Pay attention to that person

What is that particular quality we are looking out?

When you meet someone - in particular those who have passed a certain age - you can often tell how they have been living their life. From the crows feet near their eyes, their eye contact or the lack of it, to the way they walk pass the room. It sounds ike a bit judgemental, maybe it is, or maybe I have read too many detective novels when I was young. But my point is everyone will have some kind of impression of a person, whether it comes from logical and analytical lenses, or by intuition and sensory, or both.

“You can‘t teach an old dog new tricks.”

That’s where I respectfully disagree. While it might be true for many, for others it is entirely possible and in the past few weeks I have observed that first-hand. While opening up to new professional network recently, I have met inspiring people where the drive to move forward and learn new things will make Gen Z feels FOMO. The underlying pattern? They are humble enough to know that they need to continuously adapt to keep up - in particular around how the advance of business and technology.

Learning opportunities are everyone - just look at the person sitting next to you.

Be a sponge and absorb

Now when we meet those kind of people, I usually exercise one of the most important skills that I have acquired over a long time of learning, knowing when and how to be quiet. And just listen. And take mental note. And make mental note. Lots of them.

Ocassionally give feedback, show that you have been listening attentively instead of zoning out. Point out something that the person have shared in the past, acknowledge new insight, share an opposing point of view when they ask, and so on. The usual recipe of having a good discussion. But above all, absorb the positive energy, the knowledge, the experience, and in due time, share it with others as well.

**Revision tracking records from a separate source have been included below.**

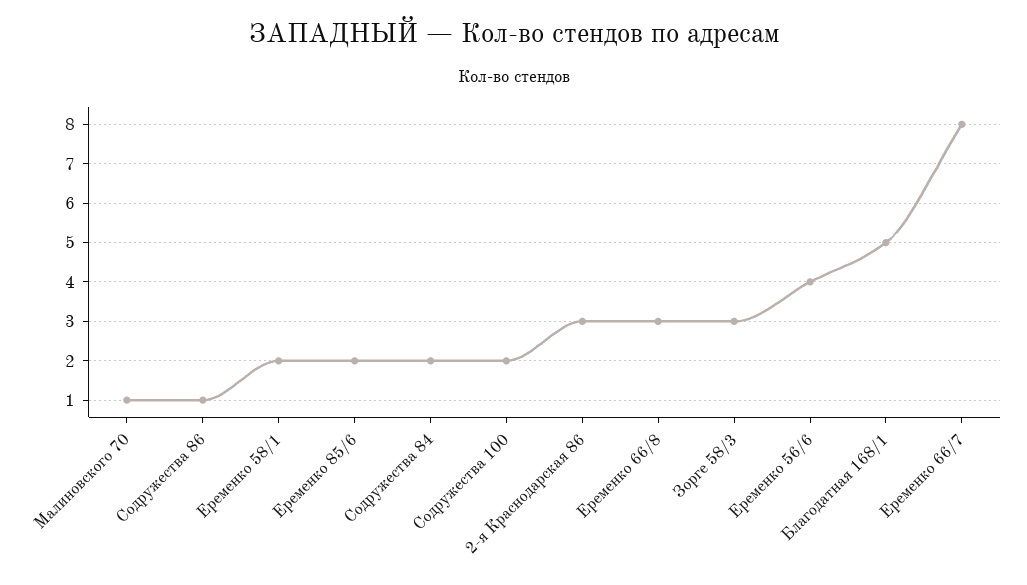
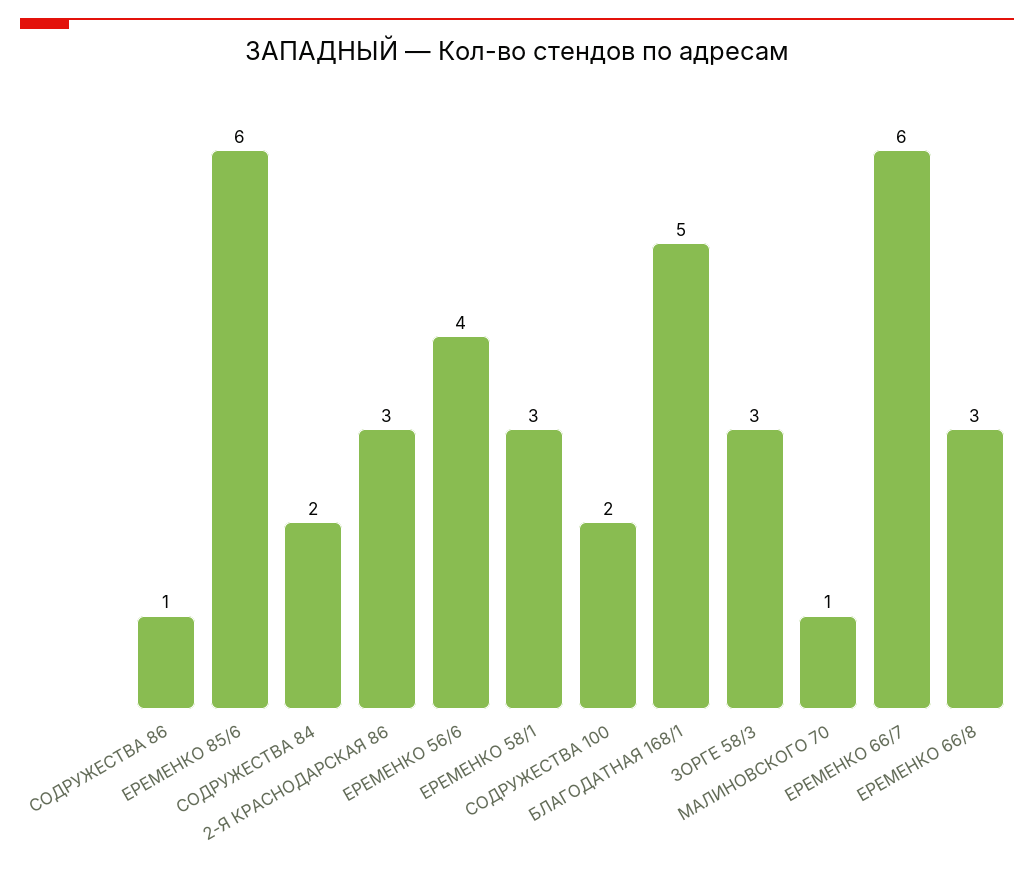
  {
    "Малиновского 70": 1,
    "Содружества 86": 1,
-   "Еременко 58/1": 2,
+   "Еременко 58/1": 3,
-   "Еременко 85/6": 2,
+   "Еременко 85/6": 6,
    "Содружества 84": 2,
    "Содружества 100": 2,
    "2-я Краснодарская 86": 3,
    "Еременко 66/8": 3,
    "Зорге 58/3": 3,
    "Еременко 56/6": 4,
    "Благодатная 168/1": 5,
-   "Еременко 66/7": 8
+   "Еременко 66/7": 6
  }

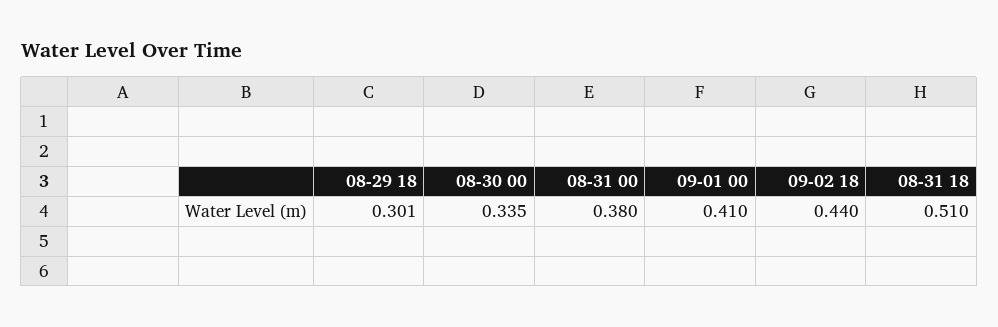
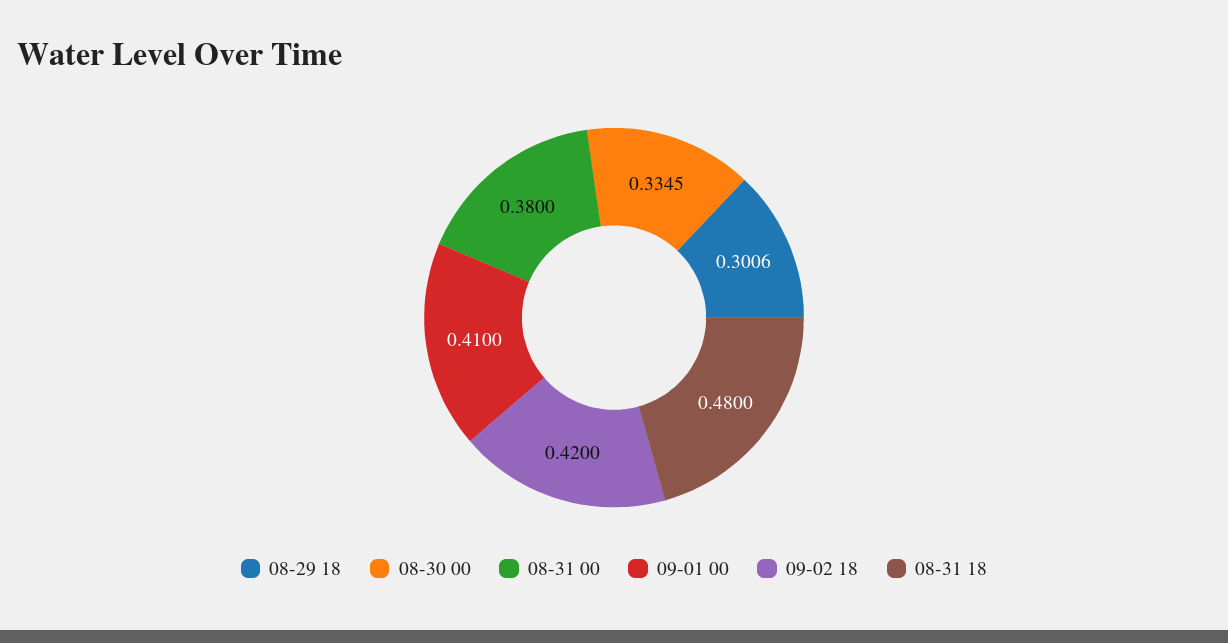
  {
    "08-29 18": 0.3006,
    "08-30 00": 0.3345,
    "08-31 00": 0.38,
    "09-01 00": 0.41,
-   "09-02 18": 0.44,
+   "09-02 18": 0.42,
-   "08-31 18": 0.51
+   "08-31 18": 0.48
  }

Some tips to listen and connect better:

  • Relax, it might sounds ridiculous but it helps.
  • Take key points and make associations with your own knowledge and experience.
  • You can structure it by breaking them down into: who, what, when, where, how and why.
  • Be sincerely interested about what the other person has to share.
  • Give appropriate feedback through body language, confirmation, etc. otherwise it will just be awkward.

Trying it out

Now it‘s time to switch on your radar and find those people. When you do, remember the tips and give it a try. One last thing, when there are pearl of wisdom, don’t forget to compile it into your personal knowlege management system. Let’s talk about it in another post.